China's first listed bike-sharing company, Changzhou Youon Public Bicycle System Co Ltd, announced its acquisition of Hellobike on Tuesday, acquiring the Shanghai-based bike-rental brand to expand its presence in the fast-growing market.
Youon said in a statement on its website that the company's subsidiary Youon Low Carbon Technology Co Ltd－operator of its bike rental services－would buy a 100 per cent stake in Shanghai Junzheng Network Technology Co Ltd, the company behind the Hellobike brand. Youon did not reveal the cost details.
The move is the first of its kind in China's bike-sharing sector, as competition in the domestic market is getting fiercer. Youon said the new acquisition will help it to compete with other major bike-sharing companies.
Hellobike CEO Yang Lei said in an internal letter that after the acquisition, he would be appointed as the new company's CEO.
"The merger will enable us to gain abundant resources, and seek more growth and glamour in this competitive market," Yang said in the statement.
Bike-sharing has boomed in China, with dozens of startups offering colorful free-floating bikes on the streets, enabling convenient trips for those fed up with congested roads. In July, the Ministry of Transport reported that China had more than 16 million shared-bikes.
Founded in 2010, Youon currently provides 800,000 bikes for 20 million users nationwide, covering more than 220 cities in China.

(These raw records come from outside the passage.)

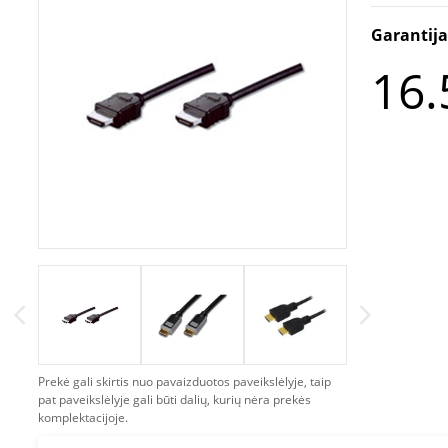
Garantij
16.
Prekė gali skirtis nuo pavaizduotos paveikslėlyje, taip
pat paveikslėlyje gali būti dalių, kurių nėra prekės
komplektacijoje.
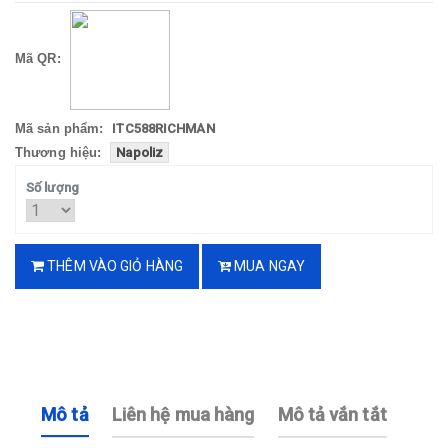
Mã QR:
Mã sản phẩm:
ITC588RICHMAN
Thương hiệu:
Napoliz
Số lượng
THÊM VÀO GIỎ HÀNG
MUA NGAY
Mô tả
Liên hệ mua hàng
Mô tả vắn tắt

Unlike bike-sharing titans Ofo Inc and Mobike Technology Co, which offer GPS-enabled dockless bikes, Youon mainly operates public city bikes with fixed locking poles.
According to statistics from market researcher QuestMobile, Hellobike ranked No 3 in the bike-sharing industry, attaining more than 3 million monthly active users in September this year. Ofo and Mobike took the top spot and the second place on the list, respectively, both reporting tens of millions of monthly active users.
Zhang Xu, an analyst at Beijing-based internet consultancy Analysys, said as bike-sharing giants Ofo and Mobike dominate the current market, it leaves little room for the further development of smaller bike-sharing companies.
"For small-sized bike sharing firms, winter is coming. And we will see a new round of reshuffling in the industry," said Zhang.